Another case, a young man about 21 years of age. About three weeks ago he said he had a cold and his doctor called it the flu.” Said he thought he had gotten over the actual cold, but still felt depressed. A week ago last Monday he felt dizzy, became very nervous and fearful and tremulous all over. He had a slight sore throat and was convinced that he had a streptococcic sore throat. He saw his doctor who assured him that there was nothing the matter with him, and then he became quite certain that he had pneumonia and thought that he was in danger of dying.

He again went to see his doctor, who took his temperature and again assured him that there was no foundation for his fear that he had pneumonia. His apprehensiveness still remained; said it was a very distressing fear of the unknown that something terrible might happen to him, thought he might possibly even lose his mind. He had a peculiar quivering in the pit of his stomach, his appetite was poor and he was slightly nauseated, and his bowels became quite loose.
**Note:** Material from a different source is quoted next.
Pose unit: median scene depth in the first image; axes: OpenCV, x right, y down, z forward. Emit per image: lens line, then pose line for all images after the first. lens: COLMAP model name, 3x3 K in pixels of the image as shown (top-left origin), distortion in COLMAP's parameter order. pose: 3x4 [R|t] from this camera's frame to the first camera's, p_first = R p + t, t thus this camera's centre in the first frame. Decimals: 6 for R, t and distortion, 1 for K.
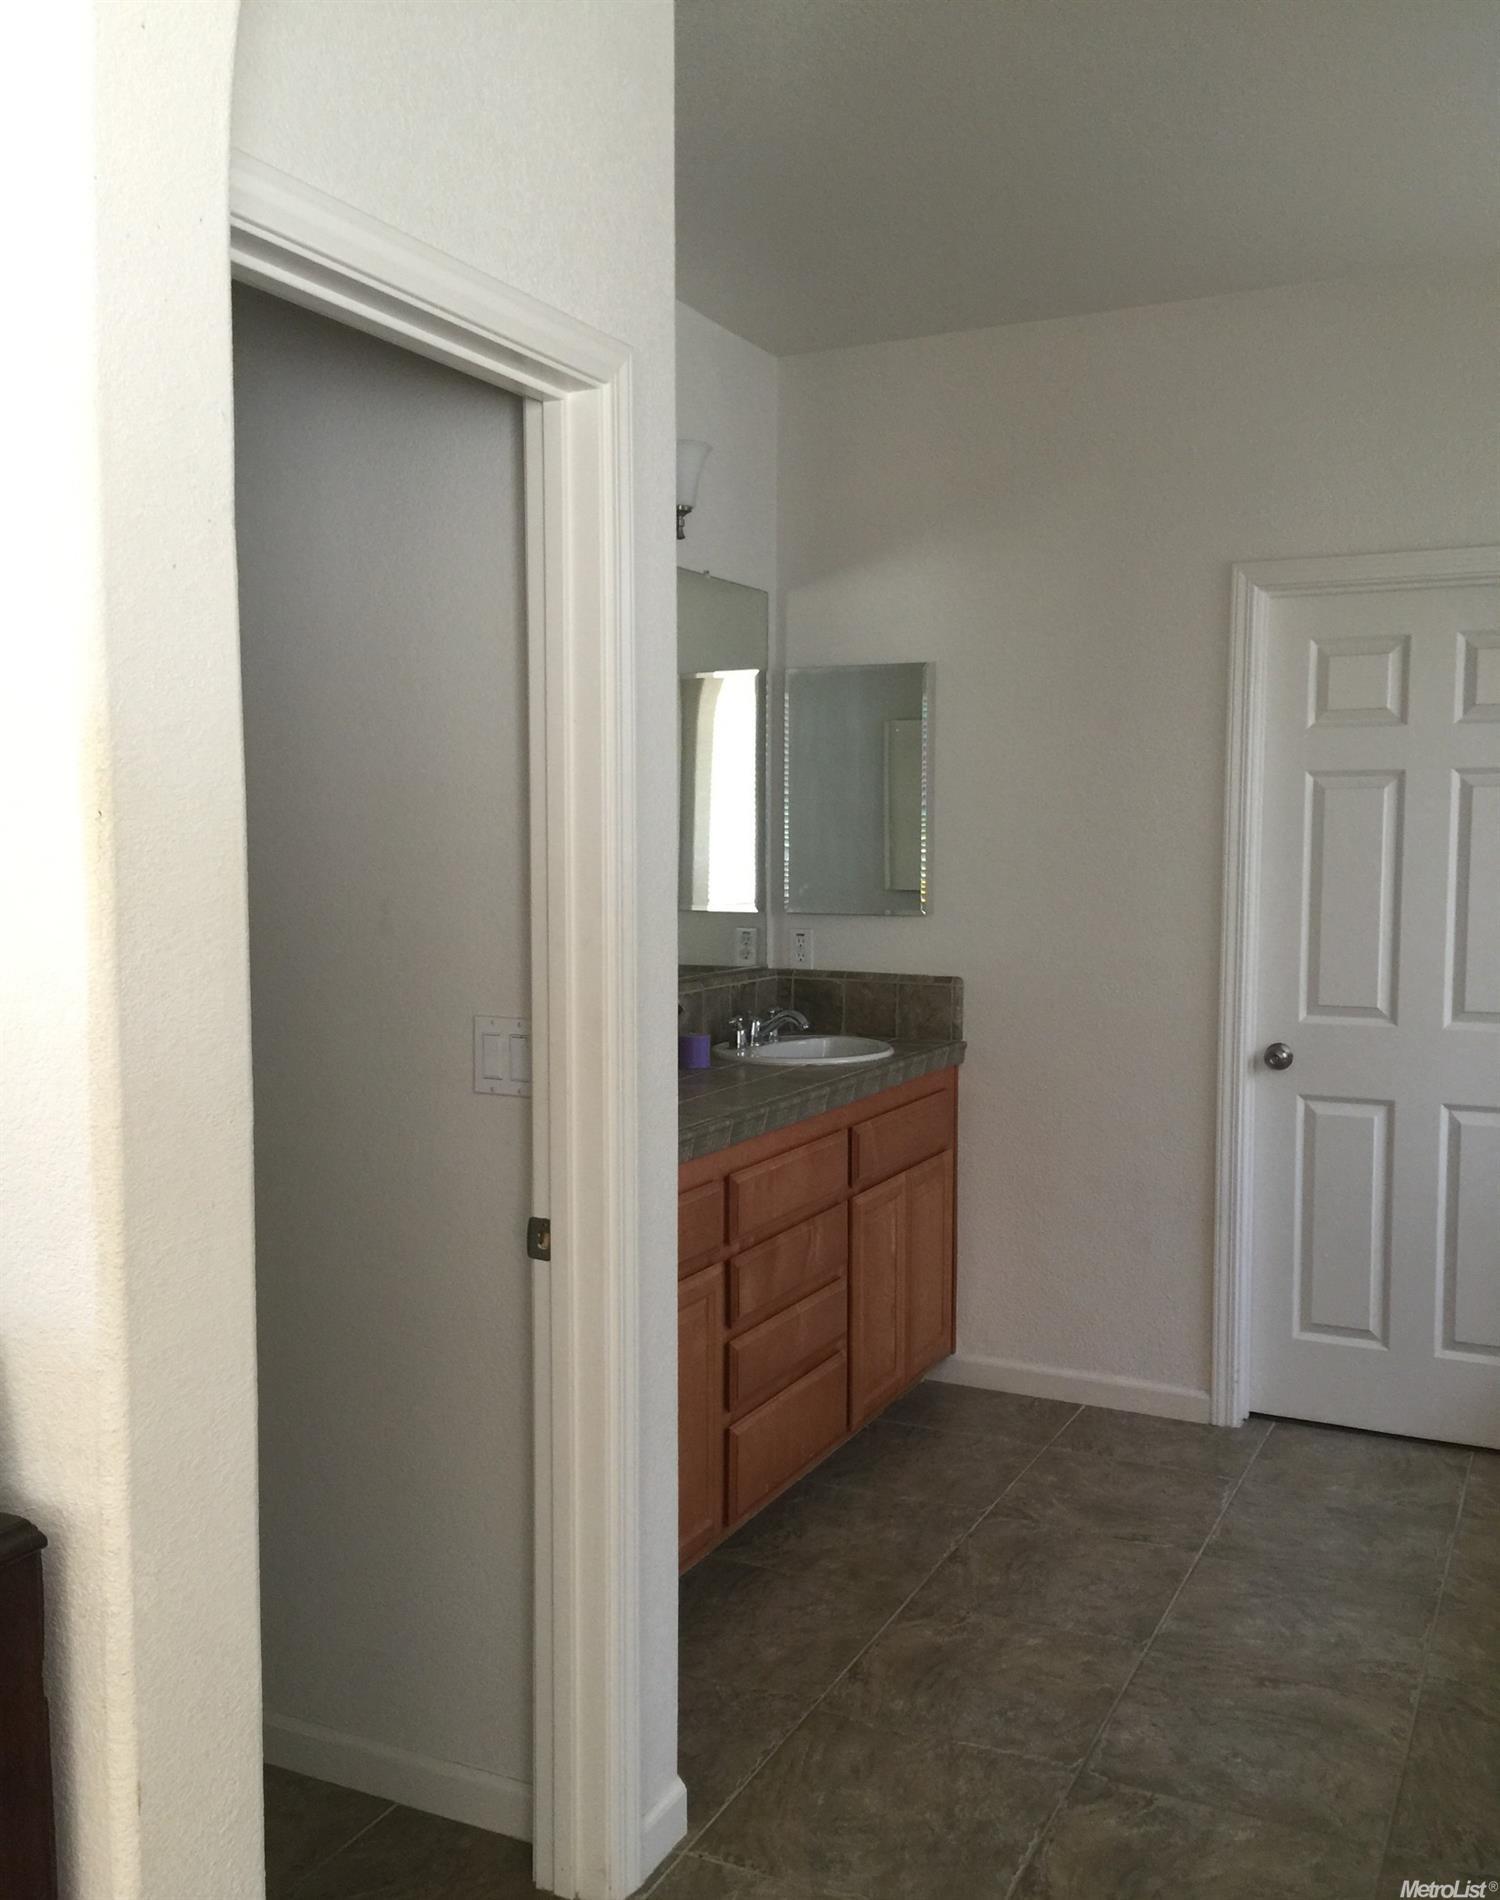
lens RADIAL K [[1716.1, 0, 754.0], [0, 1716.1, 994.9], [0, 0, 1]] dist [0.072319, -0.113276]
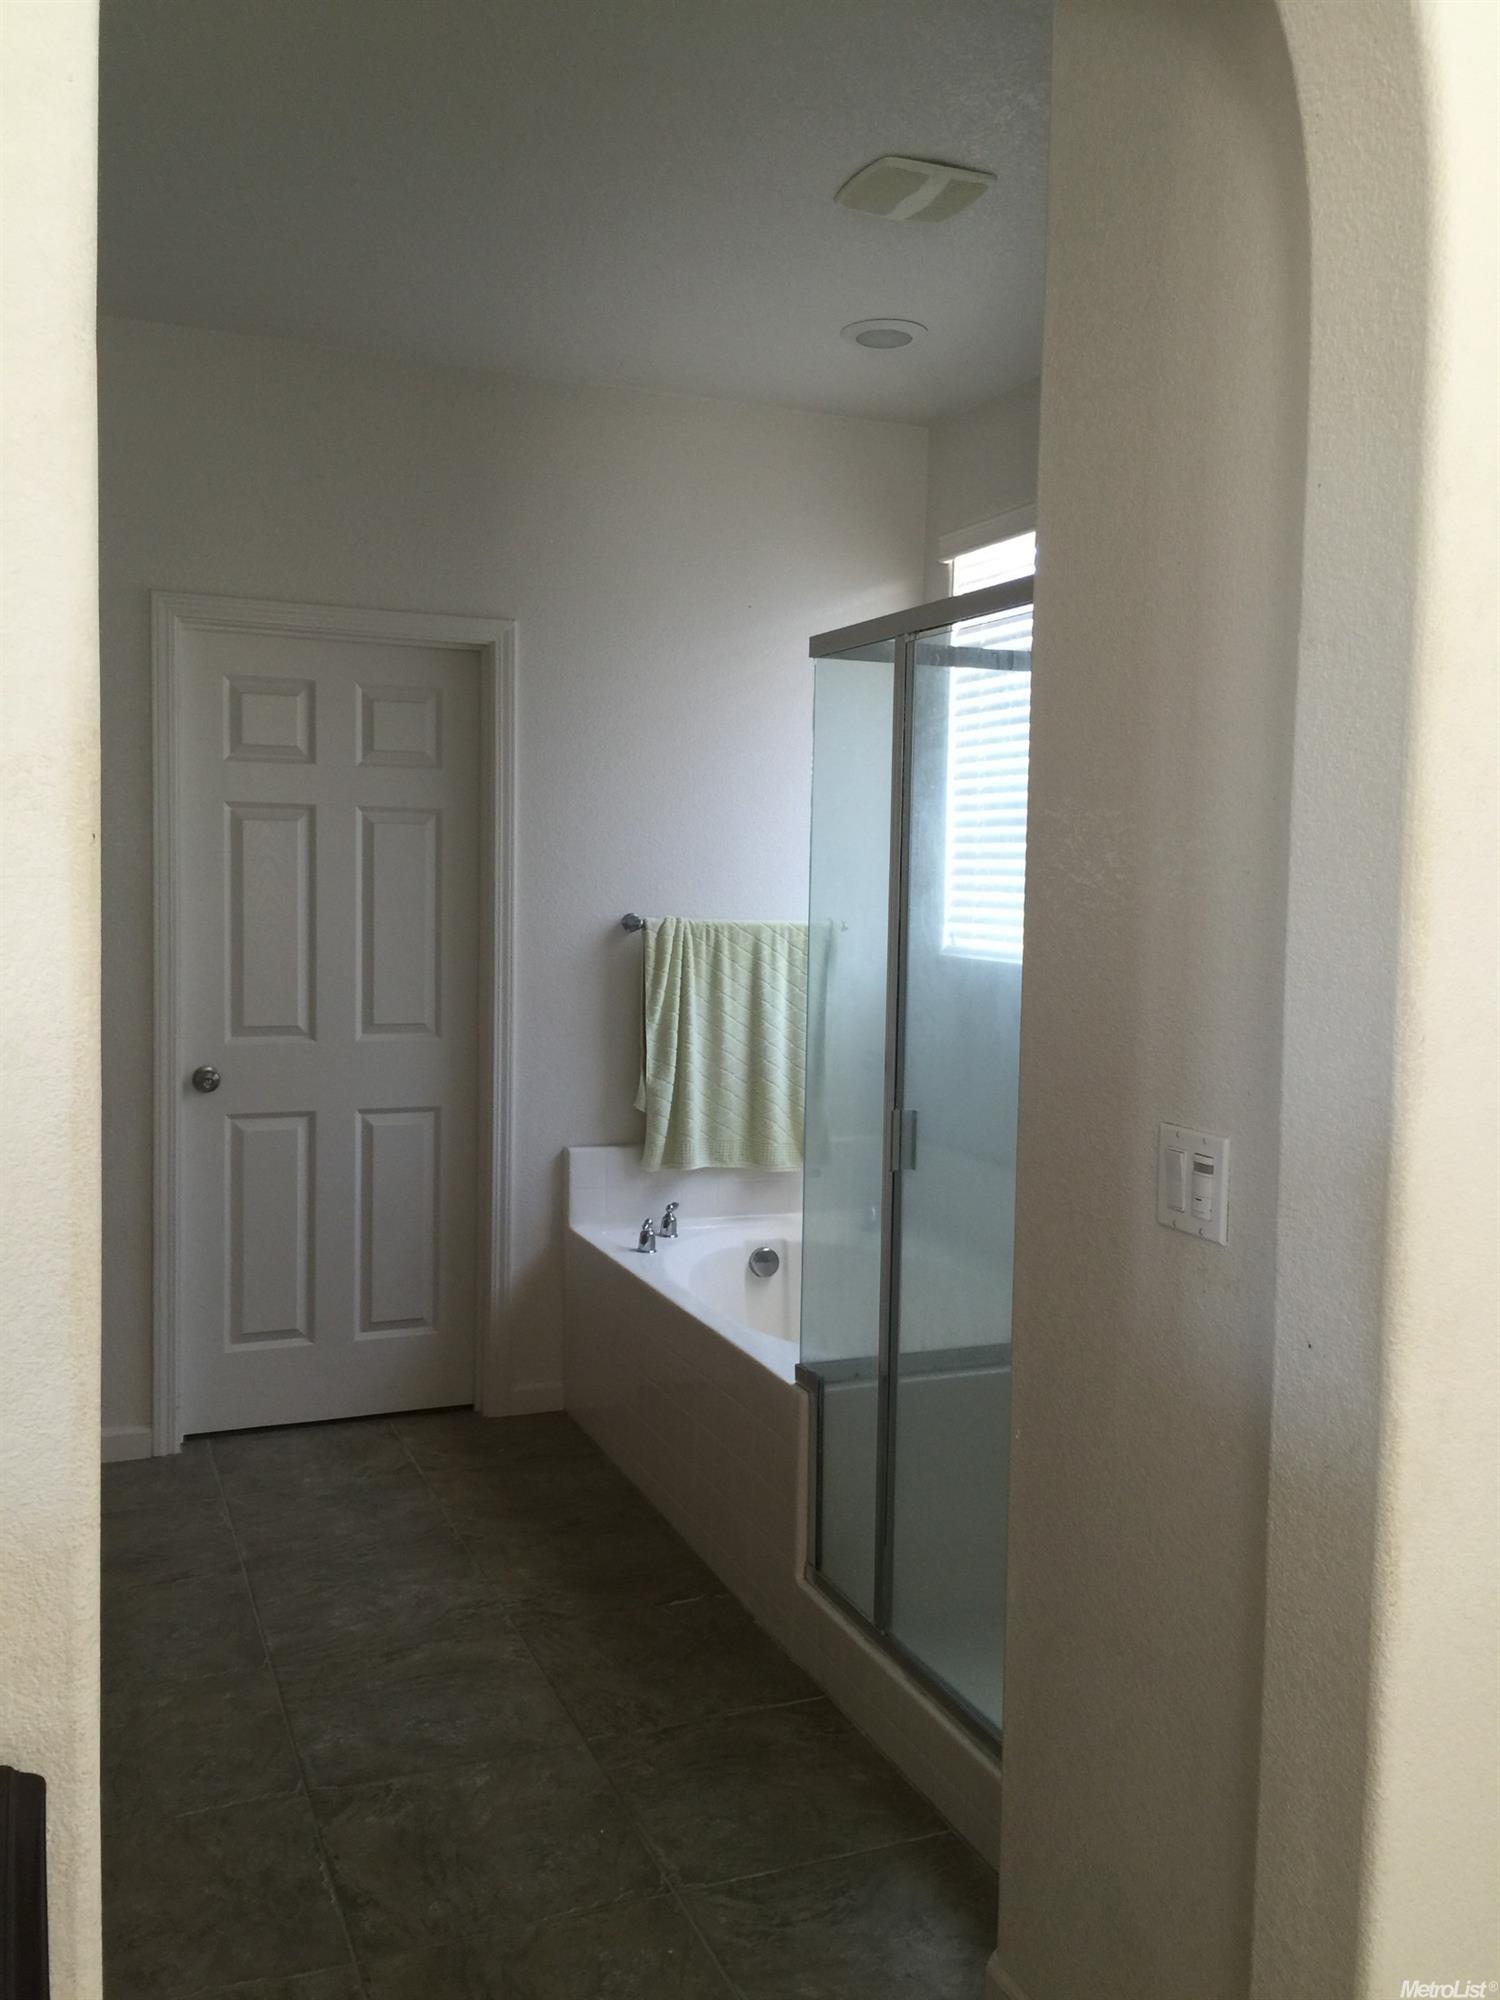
lens RADIAL K [[1709.9, 0, 750.0], [0, 1709.9, 1000.0], [0, 0, 1]] dist [0.088444, -0.138681]
pose [[0.667928, -0.048392, 0.742651, -0.246847], [0.056892, 0.998284, 0.013882, -0.007702], [-0.742048, 0.032979, 0.669535, 0.079811]]
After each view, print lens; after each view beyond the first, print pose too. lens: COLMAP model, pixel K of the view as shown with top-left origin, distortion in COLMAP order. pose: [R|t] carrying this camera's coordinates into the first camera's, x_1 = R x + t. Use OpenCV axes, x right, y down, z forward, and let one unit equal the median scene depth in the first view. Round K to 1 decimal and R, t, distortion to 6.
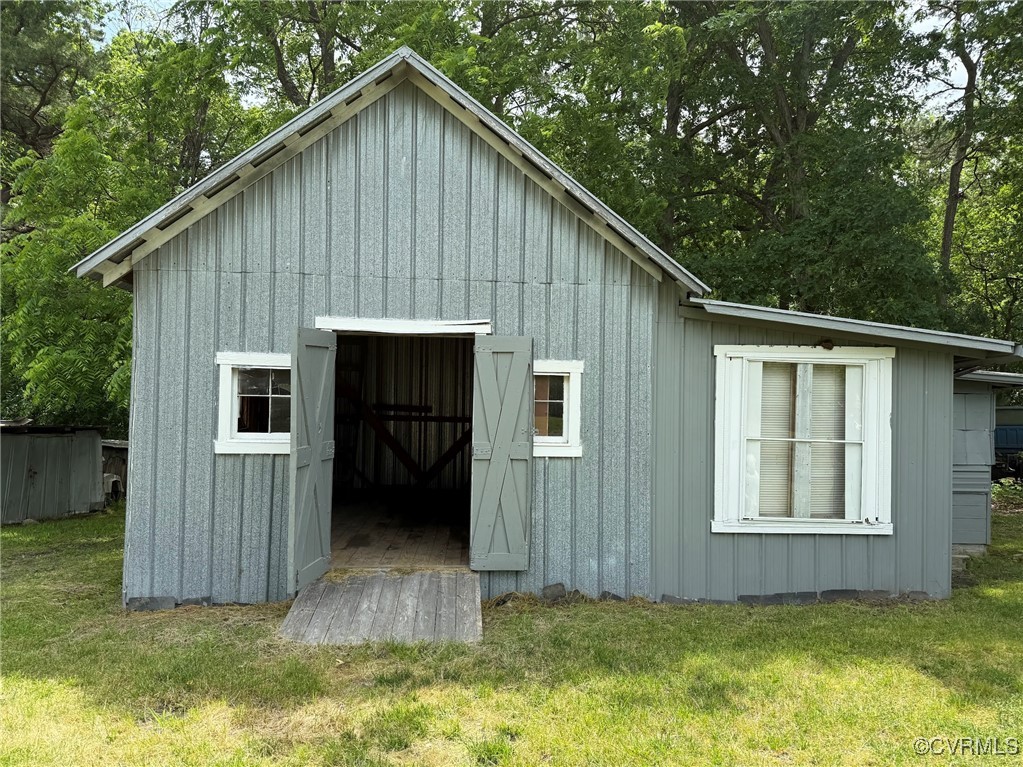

He mental state was such that he consulted a professor of psychology at his university, who told him that his trouble was due to certain complexes and that he needed a thorough psychological house-cleaning; advised him to see a psychiatrist and undergo a psychoanalysis.

He informed him that he would require from two to four seances him that he would require from two to four seances a week with a psychiatrist, and to be prepared to undergo this psycho-analytical treatment for about six, months, and he should be prepared to spend considerable money for his treatment. He talked the matter over with his physician, who is a surgeon, and admitted to me he was as much bewildered with the case as the patient himself.

The young man was referred to me day before yesterday. I allowed him to go ahead and talk freely, and he disclosed many symptoms, but through the maze of them the outline of Gelsemium could be discerned. I gave him all the assurance I could in an endeavor to calm his fears, and then gave him a little Gelsemium and told him to take it four or five times during the day.

The next day, that was yesterday, almost all of his symptoms had disappeared. He called me on the phone about 9 oclock last night and stated that he had been free of most of his symptoms the greater part of the day and did not see the need for taking more medicine, but after dinner he felt nervous and tremulous. I told him to take another dose of the medicine.

Today he came into my office whilst I was in the throes of penning this ponderous epistle; he was almost entirely free of his symptoms. Said he had a awakened about 5 oclock this morning and had dozed off to sleep again and them awoke about 8 oclock with a slight headache and an unpleasant taste in his mouth. Later in the morning he was constipated. His appetite for breakfast was poor and he felt slightly nauseated. I thought it looked like Nux and so prescribed.

Had I not had the sheet-anchor of homoeopathy to tie up to, I no doubt would have wallowed around in a sea of doubt dragging the patient around with me. The point I wish to make here, of course, is that there was no need to prescribe the sedatives as is almost invariably done with the old school; neither was the patient subjected to a long expensive siege of psychoanalysis. In my opinion a psychoneurosis was nipped in the bud by homoeopathic treatment.

“There is a tide in the affairs of men which if taken at the flood leads on to fortune; neglected, all the voyage of our lives is spent in shallows and and in miseries.” This might well be restated as follows: There is a remedy for the diseases of men which if taken according to the laws of homoeopathy leads back to health; omitted, all the rest of our lives is spent in complaining and in doctors offices.